Over the last two decades, the WWW has revolutionized scientific research, in particular by speeding up the rate of the spread of information. Nowadays, once a paper is electronically published on a journal website, the information can propagate rapidly in the community, partially due to various scientific blogs and folksonomy websites like CiteULike and Connotea. The spread of a paper will then be reflected at the level of web usage statistics, in particular, the number of HTML views, i.e. the WWW traffic of the webpage corresponding to the paper. In this work, we regard readers of the 6 PLoS journals (PLoS Biology, PLoS Computational Biology, PLoS Genetics, PLoS Medicine, PLoS One and PLoS Pathogens) as a community of scientists. As an estimation of the size of the community, there were over 4000 papers published in 2008 and the total HTML views numbered over 7 million. We quantitatively examine the propagation process by studying the monthly web usage statistics of individual papers reported in the PLoS Article-Level Metrics (ALM) dataset. The dataset contains the number of HTML views; the number of PDF and XML downloads of more than 13000 papers published from 2003 to 2009 on a monthly basis since their publication. Compiled by PLoS, the ALM dataset (http://www.plos.org/cms/node/485) also includes various statistics such as the number of citations, blog coverage and social bookmarking. These statistics are designed to provide a more thorough measure of the impact of a paper.
Results
Correlation between various statistics in the PLoS Article-Level Metrics
To develop a better intuition regarding the PLoS Article-Level Metrics, we examined the correlation pattern between various statistics. Figure 1 shows the Spearman correlation matrix of 18 different metrics, including the article usage statistics (HTML views, PDF downloads, XML downloads), citation statistics (PubMed, CrossRef, Scopus), blog coverage (Bloglines, Nature Blogs, Postgenomics), social bookmarking (CiteUlike, Connotea) and various online ratings employed in the PLoS website. As shown in Figure 1, the article access metrics, the citation metrics and the social bookmarking metrics broadly form a cluster, signified by relatively high correlation coefficients among them. It is interesting to point out that the number of citations is best correlated with the access statistics (with average spearman correlation r = 0.44, the highest correlation with the number of PDF downloads (r = 0.48)), and then the number of bookmarking (average spearman correlation r = 0.2). Among the article access statistics, the number of PDF downloads strongly correlates with the number of HTML views (r = 0.91, P = 0), and these article access statistics generally agree with social bookmarking metrics (Connotea and CiteUlike) and blog coverage metric (Postgenomics), suggesting media coverage or spread of knowledge between individuals might contribute to the access statistics of articles, or vice versa.

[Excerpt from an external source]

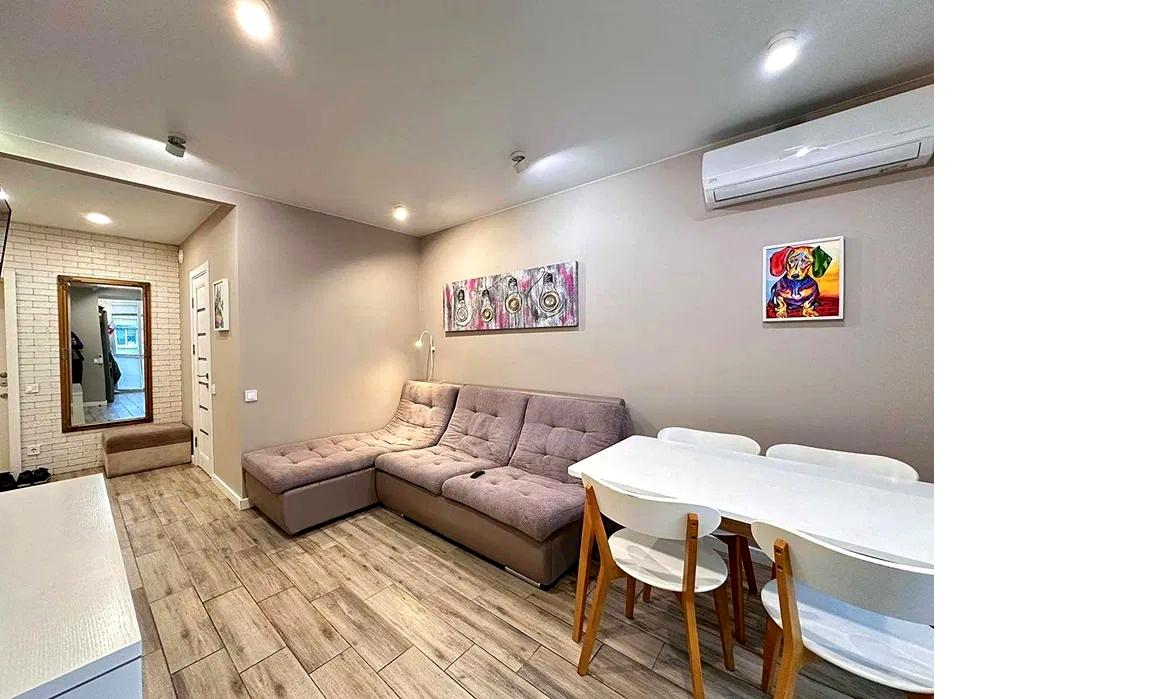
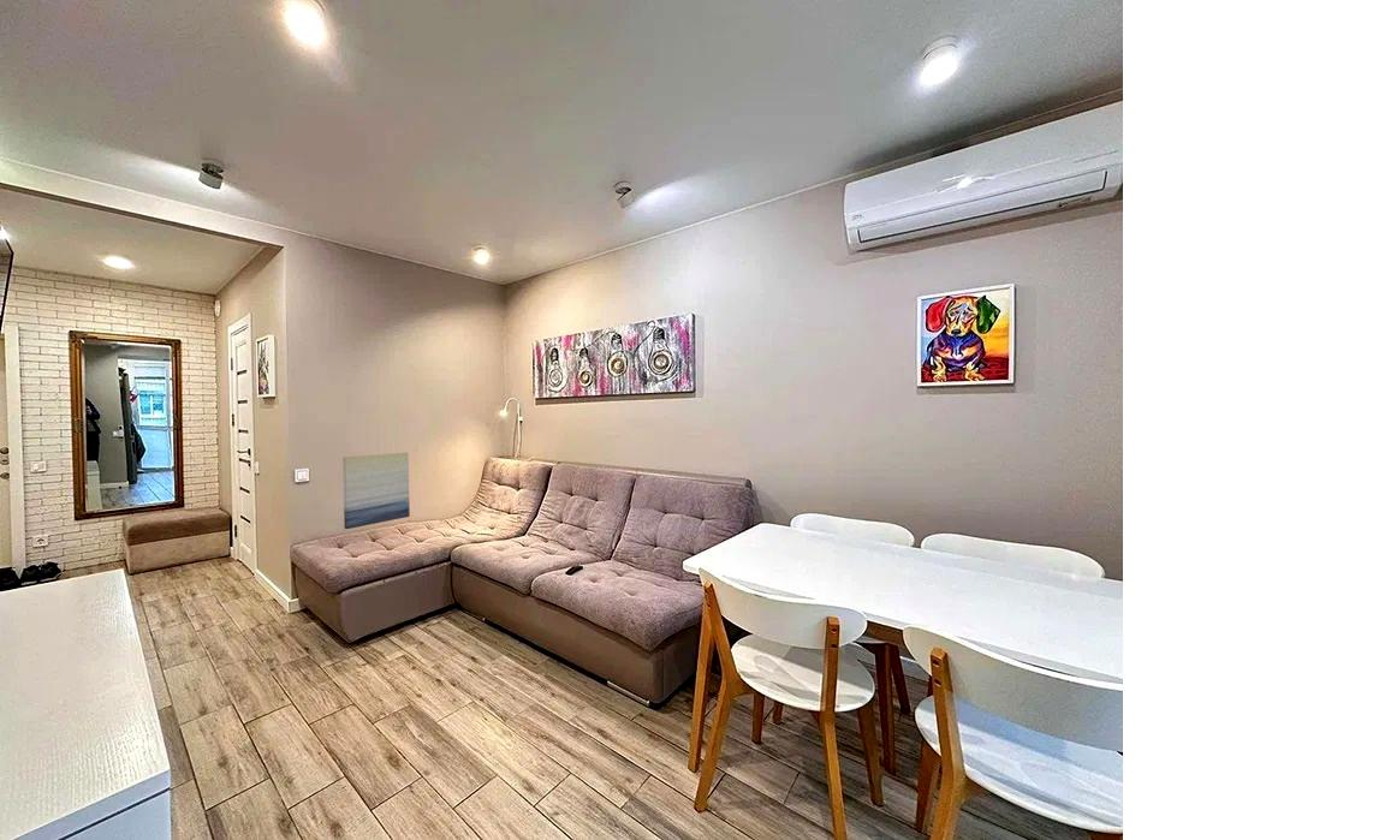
+ wall art [341,451,411,530]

Decay in the number of web accesses
We next move our focus to the empirical observation of information propagation using a time series of web accesses. As described above, the number of PDF downloads and the number of HTML views are strongly correlated, and we thus use the HTML views as a proxy to measure information propagation. We considered 7000 papers that have been published for at least one year, and counted the number of HTML views they received at different time points after publication. These papers were published in one of the six PLoS journals: PLoS Biology, PLoS Computational Biology, PLoS Genetics, PLoS Medicine, PLoS One and PLoS Pathogens. Figure 2 shows the decrease of the average number of views. As expected, on average, the older a paper is, the less attention it receives. In particular, from the first month to the second month, the decay is rapid, while later on the decay goes slower. Moreover, it is interesting to point out that such decay patterns are remarkably similar for the six different PLoS journals listed (see the inset of Figure 2), including ones for broad audiences like PLoS Biology, and ones for more specialized readers like PLoS Computional Biology.

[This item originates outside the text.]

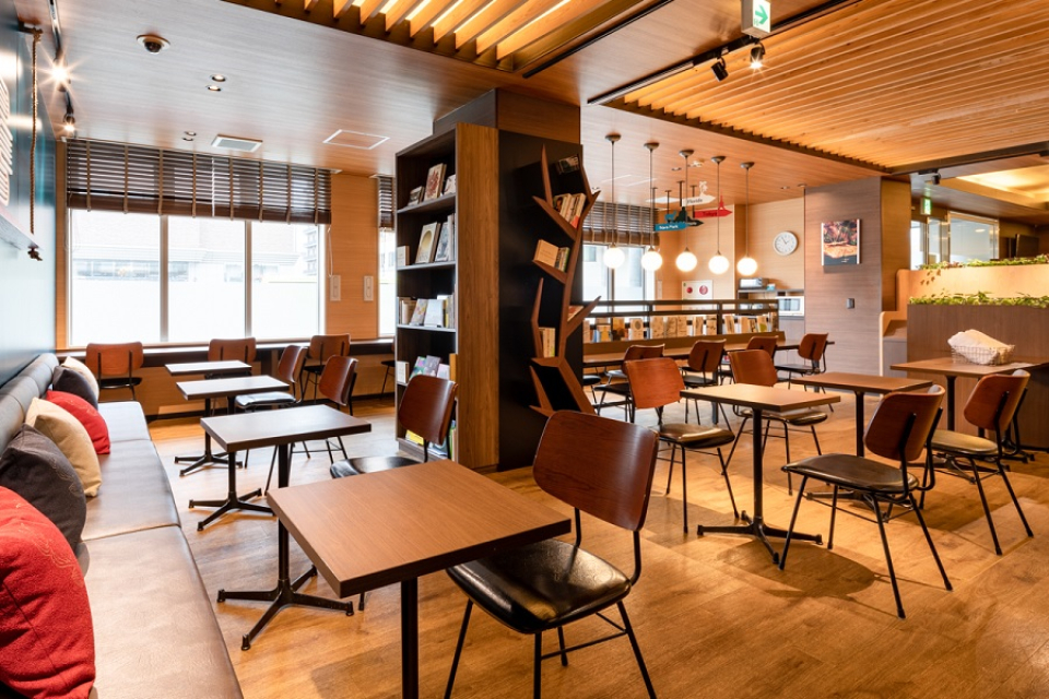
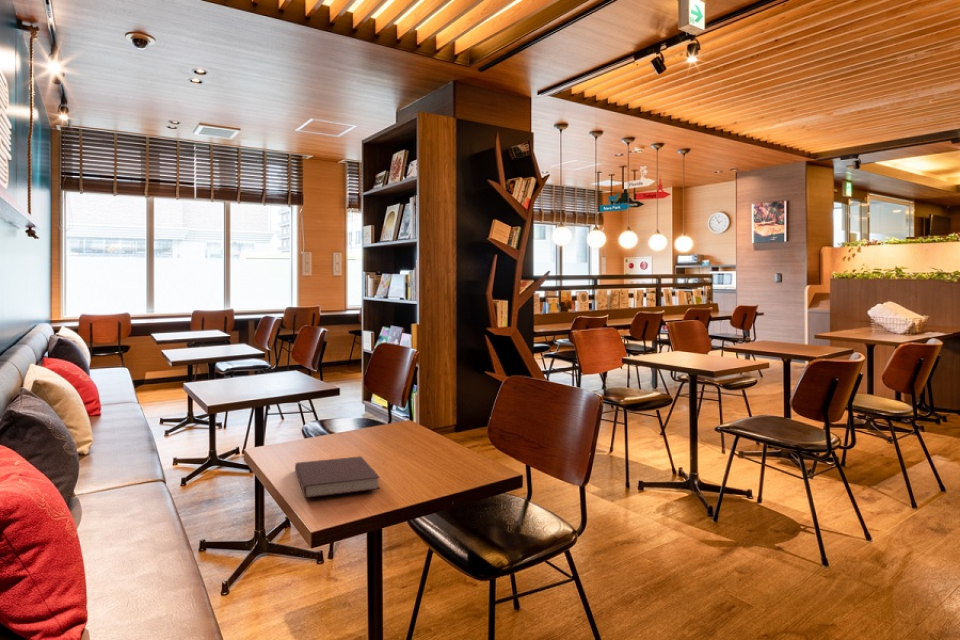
+ notebook [294,455,381,499]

While the number of HTML views better reflects the knowledge of the existence of a paper, we repeated the decay pattern analysis for the number of PDF downloads, which might arguably measure the number of times a paper is read, and also the number of XML downloads. Figure 3 shows the decay patterns for all three types of web accesses. Being consistent with the high correlation observed in Figure 1, the decay pattern of PDF downloads resemble the pattern of HTML views in the sense both of them possess the two phases of decay. Nevertheless, as shown in Figure 3, the decay of XML downloads does not share the same characteristics.

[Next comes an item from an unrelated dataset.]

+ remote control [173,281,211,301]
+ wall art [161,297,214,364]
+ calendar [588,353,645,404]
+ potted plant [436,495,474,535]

The long tail distribution of cumulative number of HTML views
In addition to the average number of HTML accesses as shown in Figure 2, we studied how the number of accesses of individual papers are distributed. For the 7000 papers that have been published for at least one year, we examined the cumulative number of HTML views at a time 3 months after publication. As shown in Figure 4A, the logarithm of the numbers is reasonably well fitted by a normal distribution using the maximum likelihood method, suggesting that the number of HTML views of the 7000 papers follows a lognormal distribution. We then looked at the normal Q-Q plot of the logarithm of the HTML views. Apart from a slightly longer tail, the plot is close to a straight line (Figure 4B), meaning that the majority of the data are well explained by a lognormal distribution.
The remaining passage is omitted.